* **Task directions**: Could you retype all of the records below word for word, leaving the pictures out?

* **Collection entries**:

◆ ◆ ◆ ◆ ◆

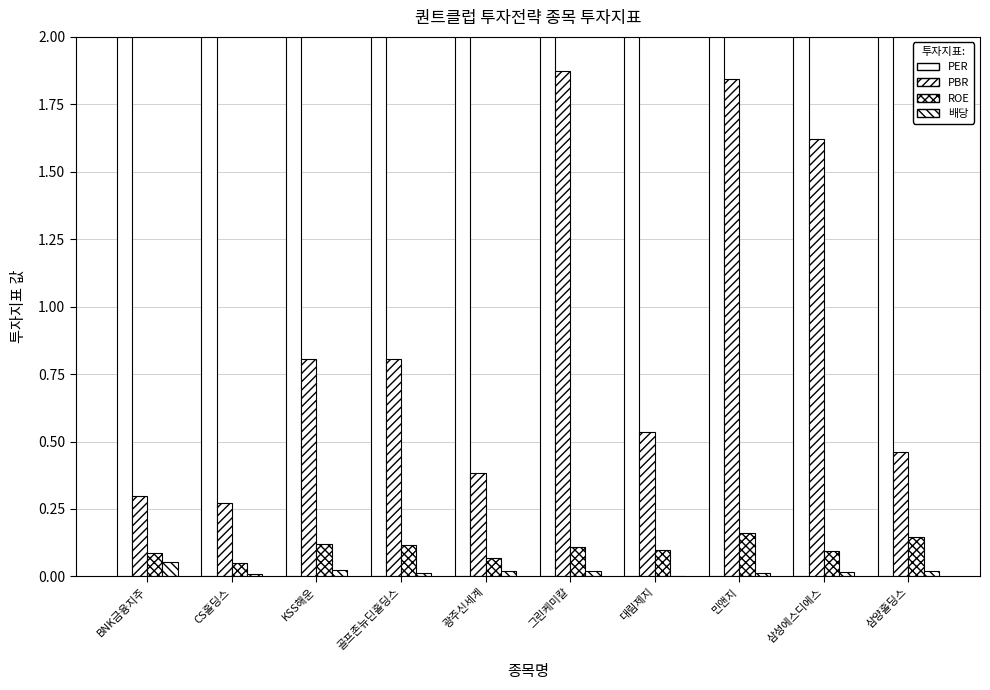

At which label does 배당 reach its peak?

BNK금융지주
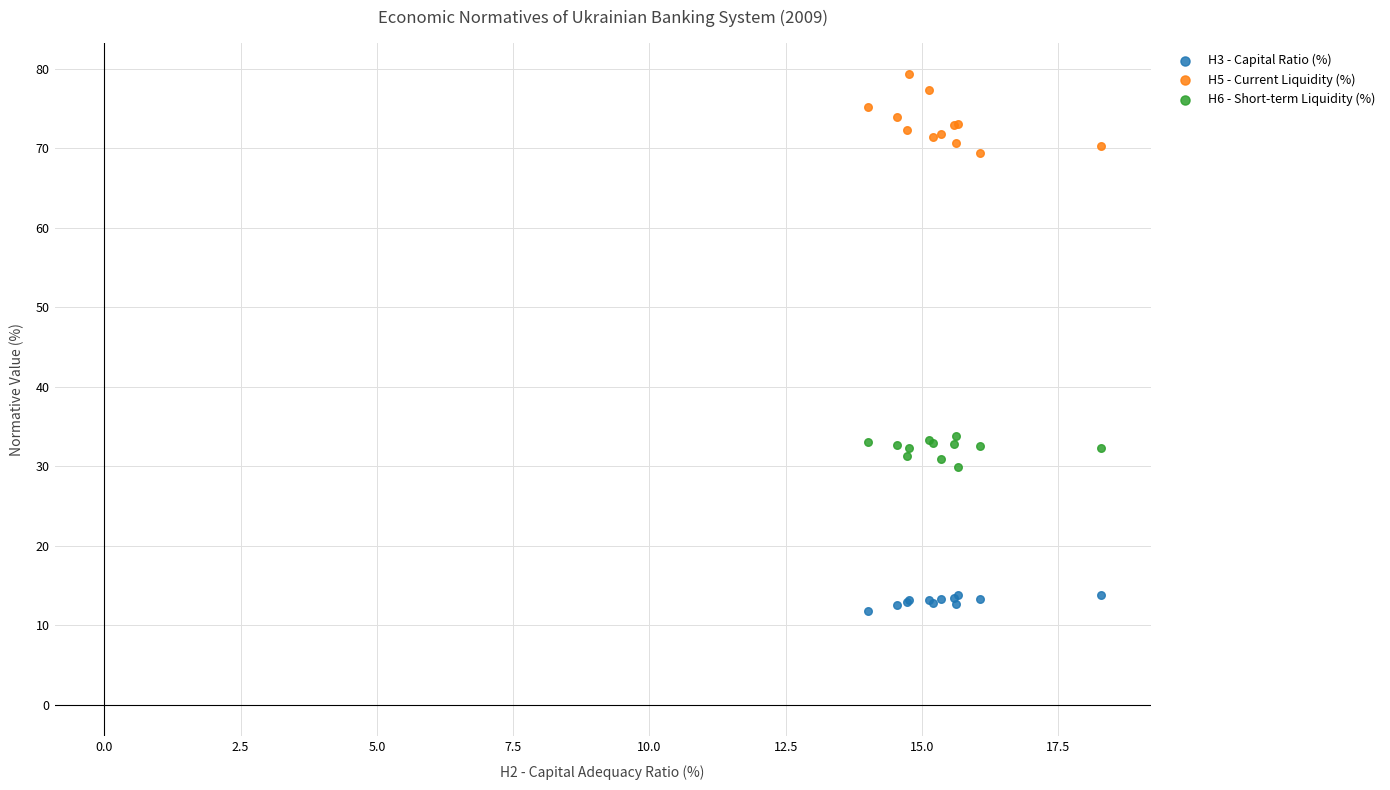

Which series contains the lowest Y value?

H3 - Capital Ratio (%)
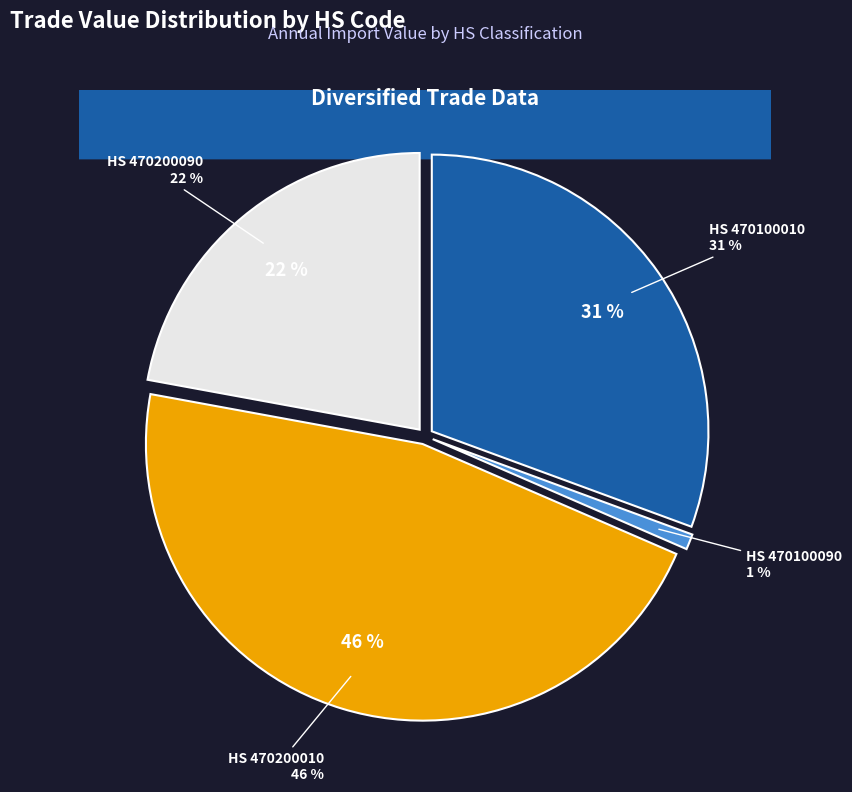

Is there any slice that represents more than half of the pie?

No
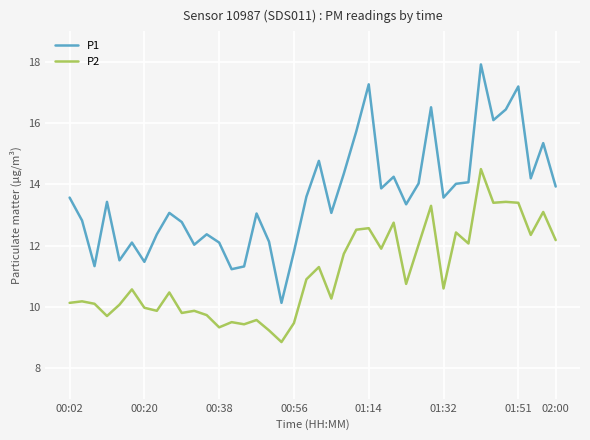

Which series has the largest total across all categories?

P1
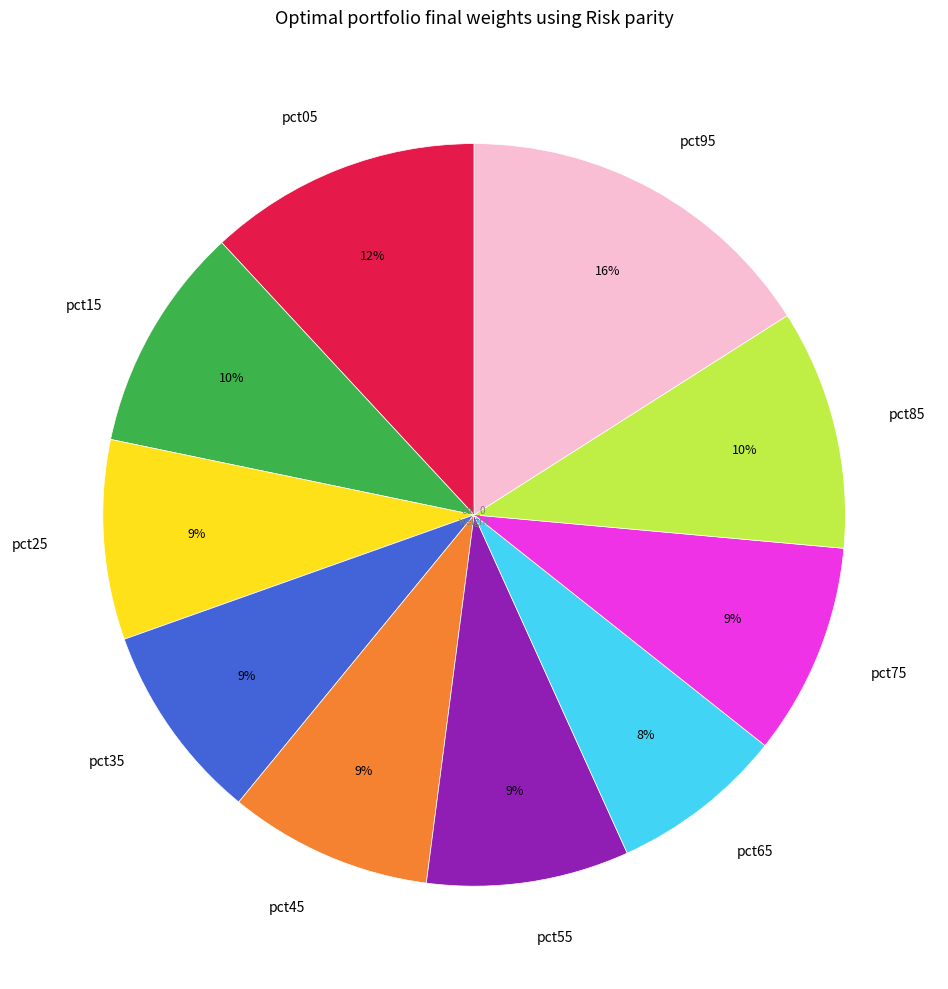

Is the sum of pct45 and pct55 greater than half?

No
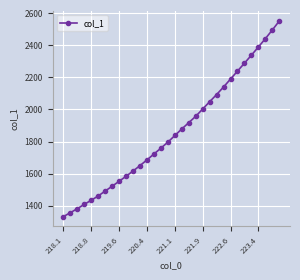

What is the value of the 6th point from the left?

1460.4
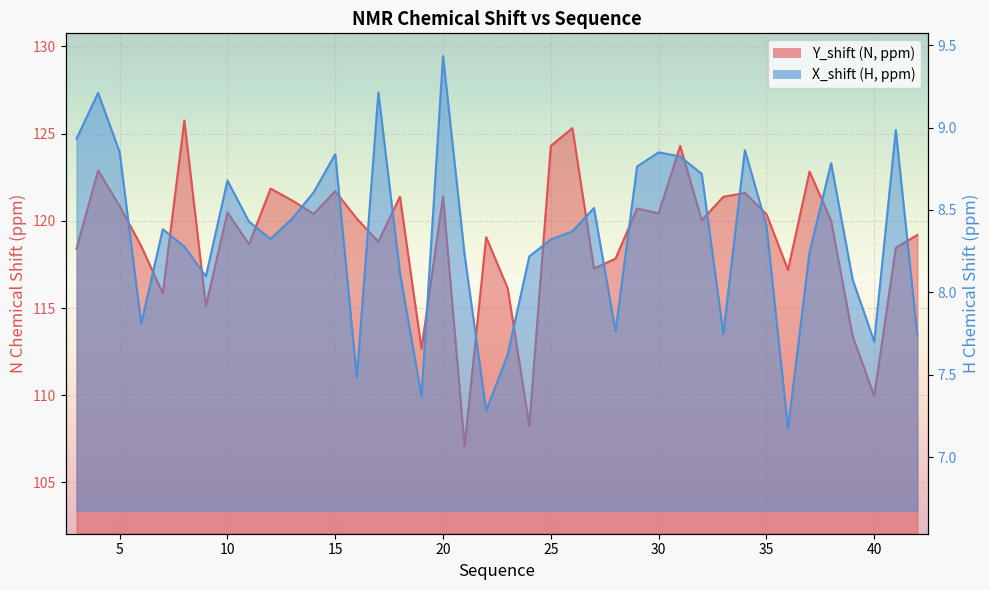

At which label is X_shift closest to 8?

39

◆ ◆ ◆ ◆ ◆

* **Worked solution**:
At which label does 배당 reach its peak?

BNK금융지주

Which series contains the lowest Y value?

H3 - Capital Ratio (%)

Is there any slice that represents more than half of the pie?

No

Which series has the largest total across all categories?

P1

Is the sum of pct45 and pct55 greater than half?

No

What is the value of the 6th point from the left?

1460.4

At which label is X_shift closest to 8?

39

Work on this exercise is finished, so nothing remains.